It’s not so far-fetched. These days, families with $10 million — or even less — are demanding the kinds of services once reserved for clients with $100 million or more, according to Gabe Garcia, head of relationship management for BNYMellon|Pershing’s Advisor Solutions group.

“The values proposition has changed,” said Garcia, who spoke on a panel at the firm’s Insite conference. “What you’re providing has changed. The traditional building blocks of a successful practice may need to be torn down. How does your business evolve and adjust? You need to be thinking about it today.”

When a client asked Scott Klososky to help arrange a special family trip, the founding partner of digital strategy firm TriCorps Technologies, after getting over his surprise, made it happen. He then created and filled a position dedicated to client experiences. Klososky recommends advisors make similar concessions to client demands. “The actual management of assets is becoming commoditized,” said Klososky, who appeared with Garcia on a conference panel. “We can't just say, ‘my firm manages better than your firm.’”

The idea of hiring an "experience concierge," as Garcia calls it, may seem far-fetched but societal changes are rattling the foundation of wealth management. Having someone on staff who knows the details of a family’s wealth and priorities is a “selling point for new clients,” Klososky said. “We know how much they can afford, we know whether they will fly on a private plane versus first class. Wealth managers will need to figure out how to provide services that are different from just managing money.”

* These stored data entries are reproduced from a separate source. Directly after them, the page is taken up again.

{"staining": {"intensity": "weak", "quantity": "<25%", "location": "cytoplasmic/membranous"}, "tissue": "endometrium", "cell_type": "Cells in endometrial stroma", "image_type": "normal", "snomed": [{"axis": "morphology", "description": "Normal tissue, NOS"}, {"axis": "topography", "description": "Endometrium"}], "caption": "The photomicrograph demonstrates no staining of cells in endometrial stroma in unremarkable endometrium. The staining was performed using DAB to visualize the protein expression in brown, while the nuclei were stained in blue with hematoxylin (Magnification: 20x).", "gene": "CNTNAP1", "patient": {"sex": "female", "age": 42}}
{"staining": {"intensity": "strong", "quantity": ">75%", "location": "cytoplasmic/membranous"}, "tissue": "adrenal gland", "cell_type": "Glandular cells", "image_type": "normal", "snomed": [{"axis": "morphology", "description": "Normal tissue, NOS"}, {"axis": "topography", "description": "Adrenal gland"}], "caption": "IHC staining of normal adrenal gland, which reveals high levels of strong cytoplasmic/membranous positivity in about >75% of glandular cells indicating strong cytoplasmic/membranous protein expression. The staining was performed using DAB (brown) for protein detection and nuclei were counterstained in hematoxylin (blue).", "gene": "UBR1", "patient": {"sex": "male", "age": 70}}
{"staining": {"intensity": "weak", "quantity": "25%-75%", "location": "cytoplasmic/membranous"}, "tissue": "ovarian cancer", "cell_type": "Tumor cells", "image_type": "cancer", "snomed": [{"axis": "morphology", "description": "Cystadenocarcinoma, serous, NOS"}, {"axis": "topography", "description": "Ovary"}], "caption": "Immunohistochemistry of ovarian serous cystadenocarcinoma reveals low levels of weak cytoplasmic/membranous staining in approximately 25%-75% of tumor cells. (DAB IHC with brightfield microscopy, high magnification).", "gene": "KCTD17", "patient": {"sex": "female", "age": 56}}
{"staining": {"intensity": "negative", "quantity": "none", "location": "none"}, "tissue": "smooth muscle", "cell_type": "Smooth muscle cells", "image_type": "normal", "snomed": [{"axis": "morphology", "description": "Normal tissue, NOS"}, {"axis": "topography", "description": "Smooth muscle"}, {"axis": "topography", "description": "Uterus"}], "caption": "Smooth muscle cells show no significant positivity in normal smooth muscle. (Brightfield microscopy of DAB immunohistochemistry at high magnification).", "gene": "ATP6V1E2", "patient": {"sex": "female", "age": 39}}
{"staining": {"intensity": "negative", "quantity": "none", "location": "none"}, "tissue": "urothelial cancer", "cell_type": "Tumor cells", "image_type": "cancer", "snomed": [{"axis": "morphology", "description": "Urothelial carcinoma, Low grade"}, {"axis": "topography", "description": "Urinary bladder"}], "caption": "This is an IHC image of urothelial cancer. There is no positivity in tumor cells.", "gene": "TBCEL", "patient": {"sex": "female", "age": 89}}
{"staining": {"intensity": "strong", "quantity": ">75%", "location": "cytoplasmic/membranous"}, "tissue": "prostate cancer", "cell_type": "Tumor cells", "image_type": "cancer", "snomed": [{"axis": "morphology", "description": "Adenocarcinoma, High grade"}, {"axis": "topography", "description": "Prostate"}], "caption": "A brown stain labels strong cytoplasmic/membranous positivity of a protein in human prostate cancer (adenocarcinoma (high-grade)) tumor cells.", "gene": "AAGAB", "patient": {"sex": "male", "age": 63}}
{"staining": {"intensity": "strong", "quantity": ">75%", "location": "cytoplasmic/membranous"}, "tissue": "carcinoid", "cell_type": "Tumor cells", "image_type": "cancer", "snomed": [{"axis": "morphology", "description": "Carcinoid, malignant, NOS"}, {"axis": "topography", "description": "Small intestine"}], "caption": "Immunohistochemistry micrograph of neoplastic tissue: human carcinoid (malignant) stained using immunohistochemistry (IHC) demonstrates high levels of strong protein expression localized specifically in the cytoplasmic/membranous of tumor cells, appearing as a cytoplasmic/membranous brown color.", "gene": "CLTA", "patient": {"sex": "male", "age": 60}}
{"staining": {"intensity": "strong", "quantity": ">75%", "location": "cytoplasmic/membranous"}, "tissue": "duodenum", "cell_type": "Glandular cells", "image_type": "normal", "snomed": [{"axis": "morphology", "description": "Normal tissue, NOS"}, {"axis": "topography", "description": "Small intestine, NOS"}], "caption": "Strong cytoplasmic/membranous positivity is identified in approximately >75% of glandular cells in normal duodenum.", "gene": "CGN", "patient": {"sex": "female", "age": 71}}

Robos are taking over many investment recommendation duties. Indeed, they run through risk scenarios better and faster than humans, Garcia and Klososky agreed. Machine intelligence easily and inexpensively performs back office tasks, investment monitoring — even client communication. And boomers, who hold 56% of the country’s investable assets, compared with younger investors’ 20%, increasingly tell Pershing advisors they want to invest in experiences rather than waiting for their children to inherit the wealth.

Concierge-type services will also help attract and keep younger clients without millions to invest, said Garcia. It will also help firms diversify. “You have 82 million millennials who are earning income. They have equally complex needs as boomers but don’t have the assets.” Offering more experience-based advice will likely force firms to alter their fee structure. “Those kinds of services are never AUM-based services,” Garcia went on.

Advisors who have shifted away from offering just financial advice have benefited, according to Garcia and Klososky. “Today, we are seeing more experience-led, experience-driven services; more technological collaboration,” said Garcia. “And we are seeing better outcomes.”